* **DATA EXTRACT**
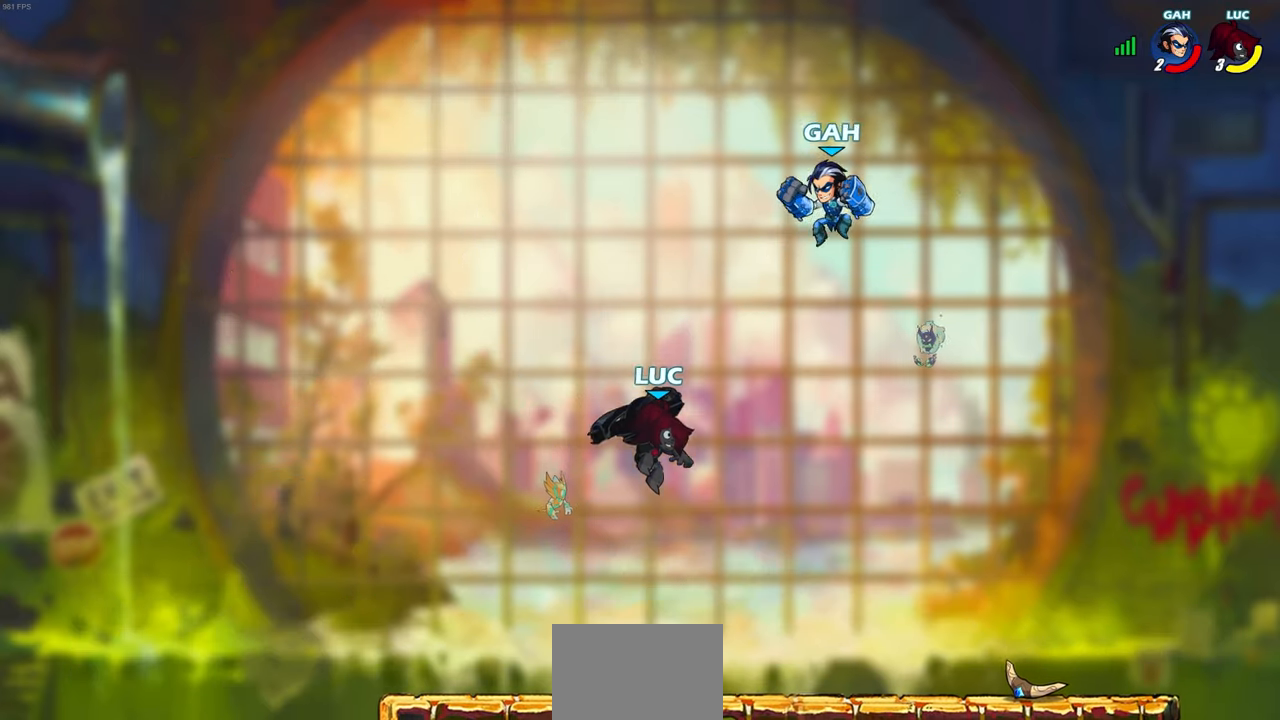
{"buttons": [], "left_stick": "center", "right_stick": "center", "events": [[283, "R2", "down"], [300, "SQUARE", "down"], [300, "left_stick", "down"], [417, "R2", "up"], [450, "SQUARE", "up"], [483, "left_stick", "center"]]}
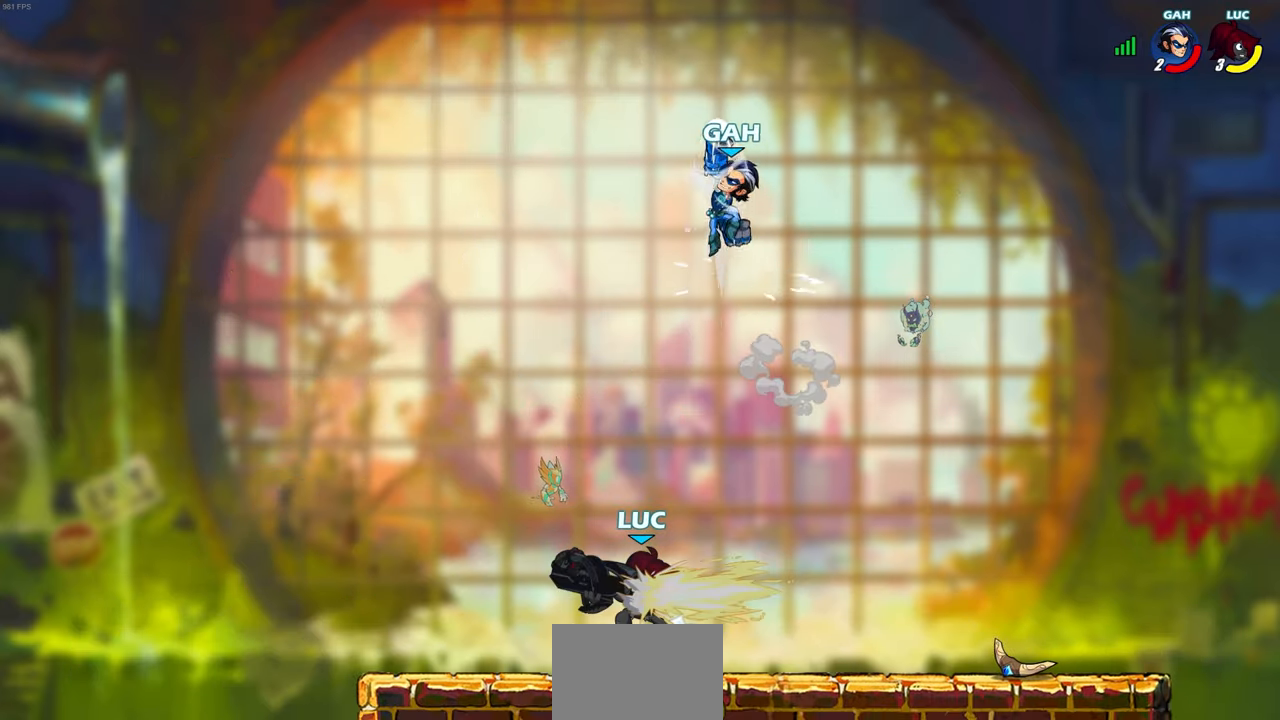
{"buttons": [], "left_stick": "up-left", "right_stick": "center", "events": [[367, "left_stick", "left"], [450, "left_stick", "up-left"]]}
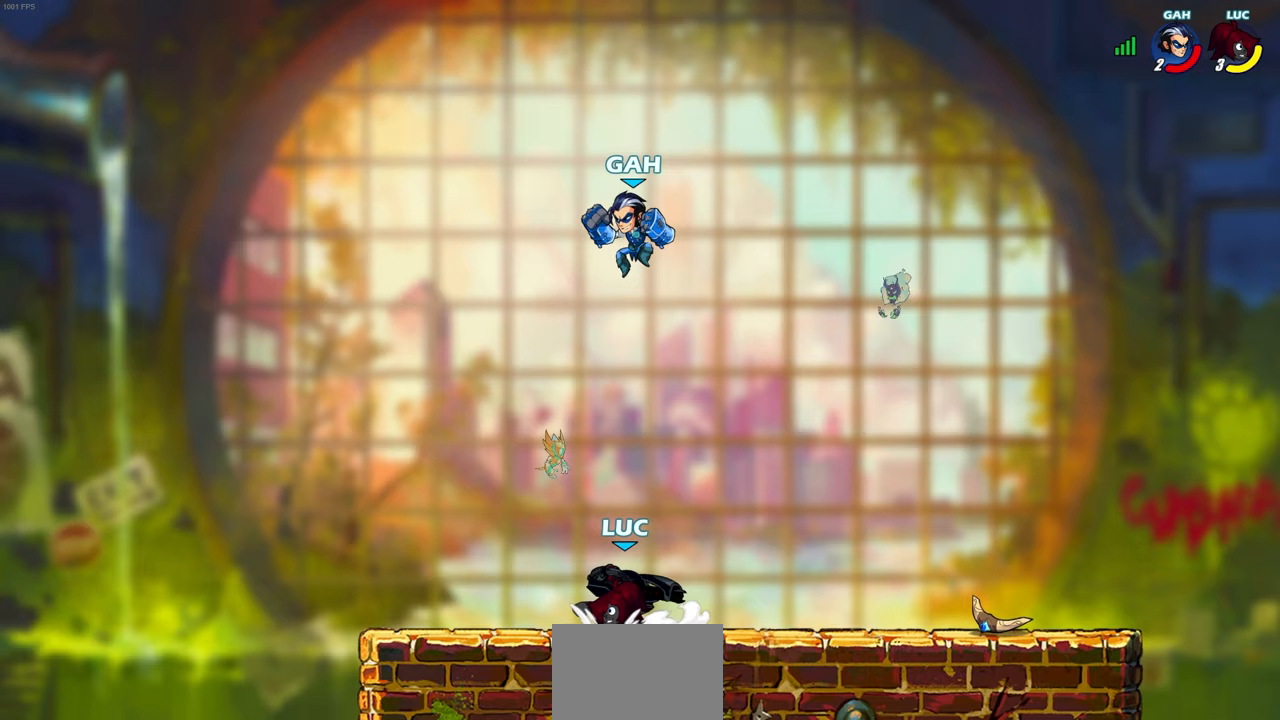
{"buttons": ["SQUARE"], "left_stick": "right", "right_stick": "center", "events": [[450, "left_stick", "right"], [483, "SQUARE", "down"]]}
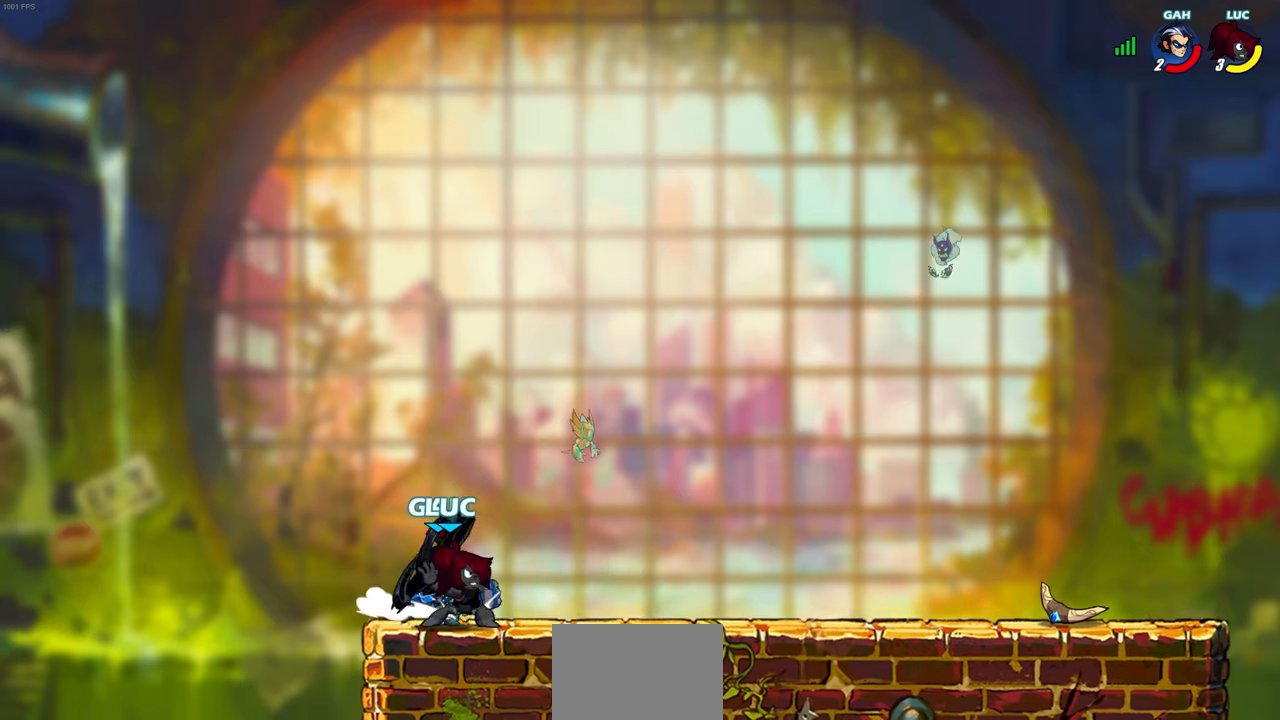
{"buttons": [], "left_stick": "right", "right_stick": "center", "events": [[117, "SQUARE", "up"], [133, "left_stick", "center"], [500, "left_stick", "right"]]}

---

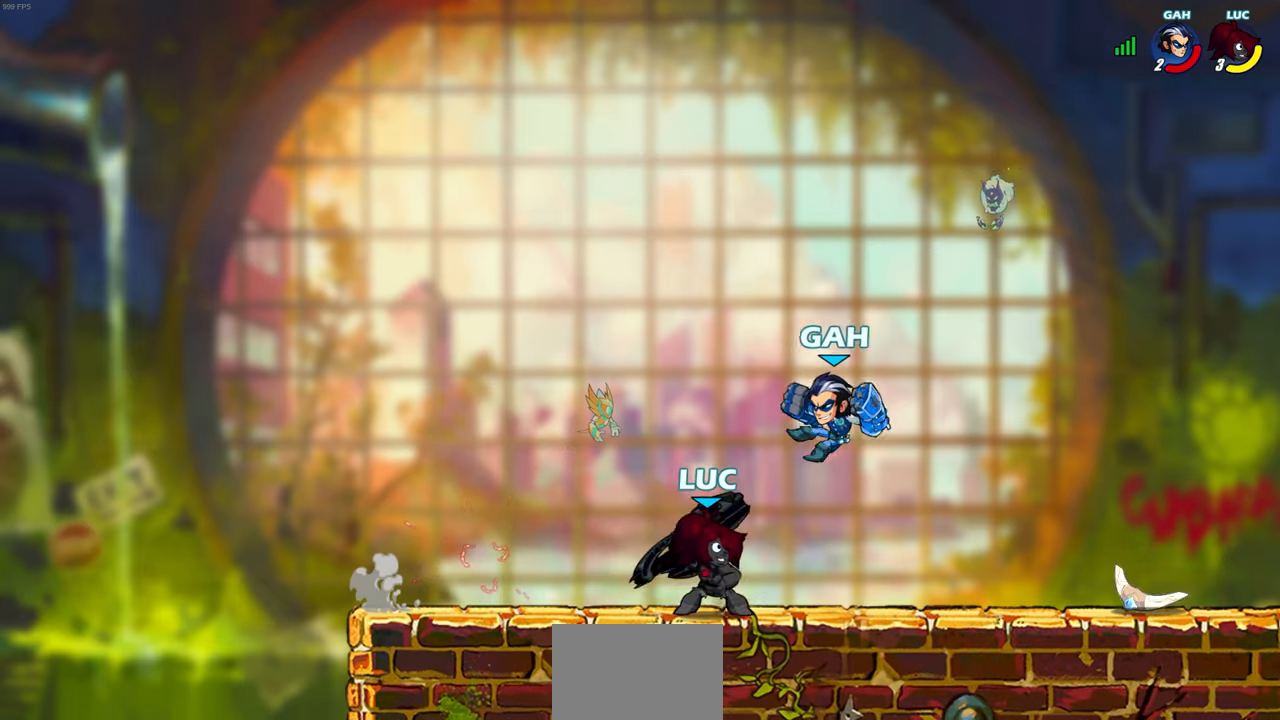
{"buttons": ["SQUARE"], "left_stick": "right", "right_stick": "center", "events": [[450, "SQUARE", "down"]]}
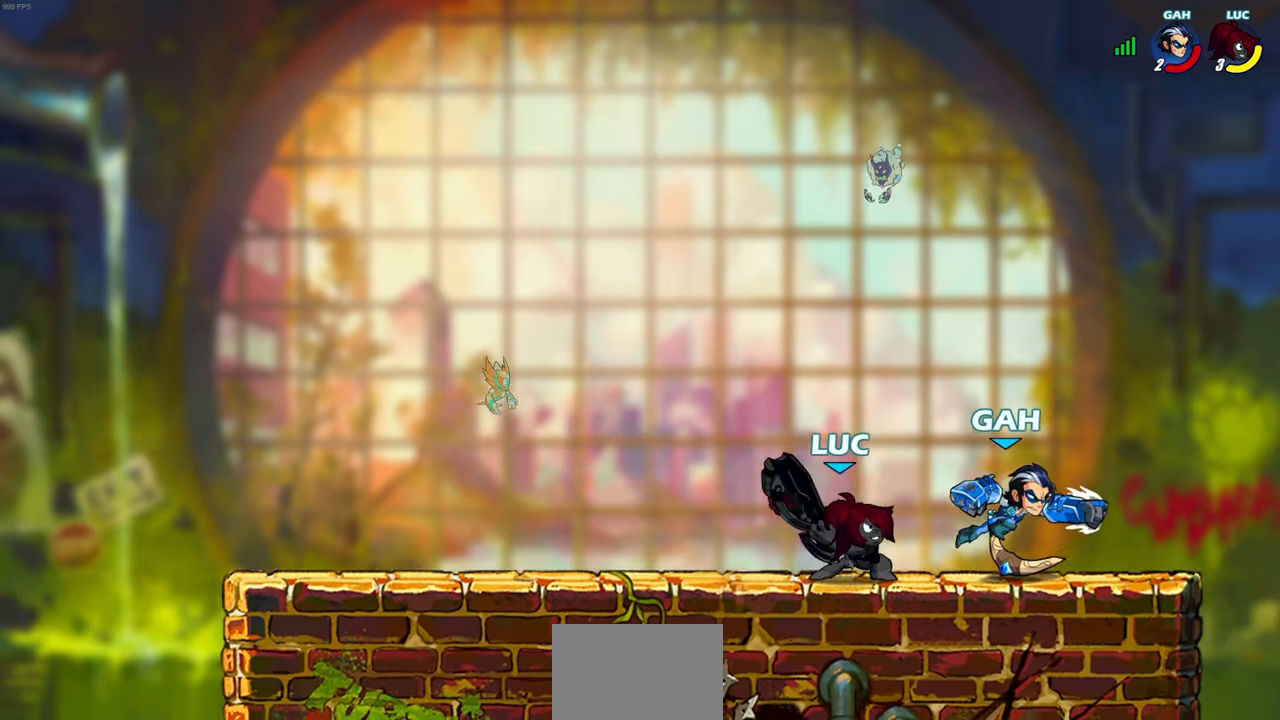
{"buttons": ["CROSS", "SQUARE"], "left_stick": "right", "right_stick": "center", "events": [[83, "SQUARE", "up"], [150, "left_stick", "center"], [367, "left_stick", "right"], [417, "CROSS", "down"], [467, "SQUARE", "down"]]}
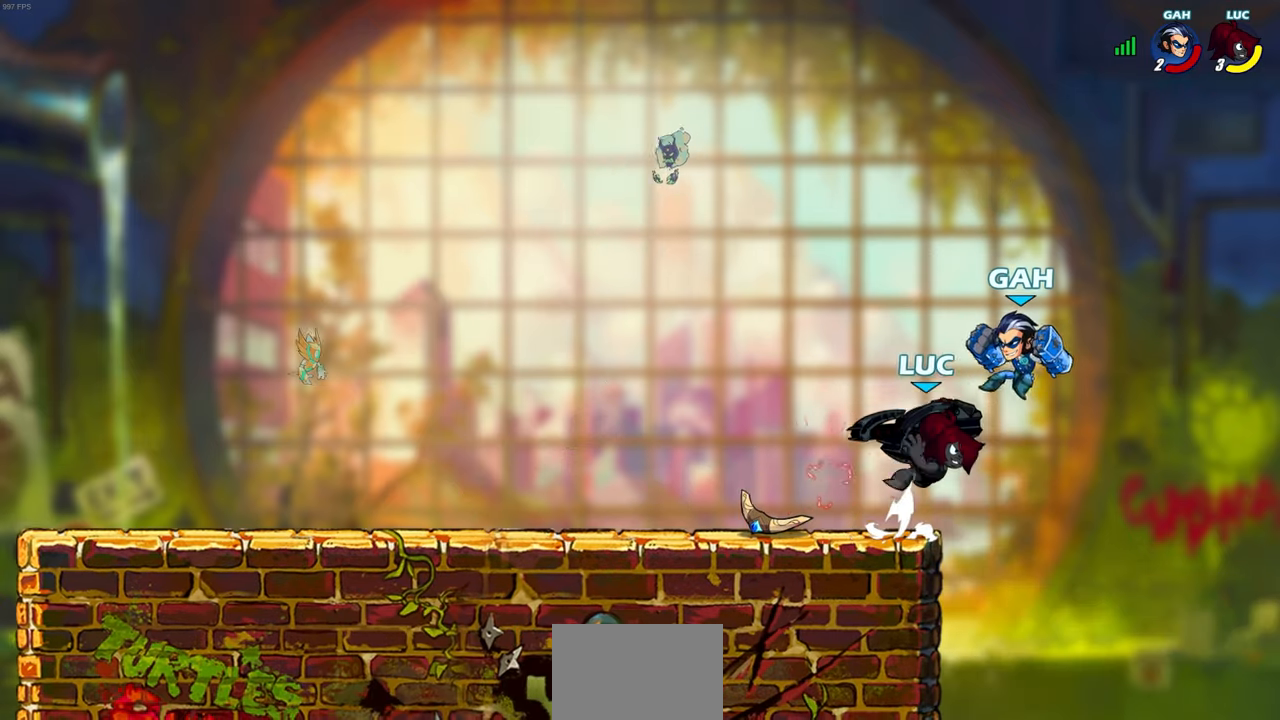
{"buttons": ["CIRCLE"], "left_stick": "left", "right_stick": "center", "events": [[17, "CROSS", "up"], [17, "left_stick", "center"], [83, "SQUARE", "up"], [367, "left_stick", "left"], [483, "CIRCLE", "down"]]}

* **WHAT TO DO**
Every line above that includes the string "CROSS" needs to be copied.

* **TASK ANSWER**
{"buttons": ["CROSS", "SQUARE"], "left_stick": "right", "right_stick": "center", "events": [[83, "SQUARE", "up"], [150, "left_stick", "center"], [367, "left_stick", "right"], [417, "CROSS", "down"], [467, "SQUARE", "down"]]}
{"buttons": ["CIRCLE"], "left_stick": "left", "right_stick": "center", "events": [[17, "CROSS", "up"], [17, "left_stick", "center"], [83, "SQUARE", "up"], [367, "left_stick", "left"], [483, "CIRCLE", "down"]]}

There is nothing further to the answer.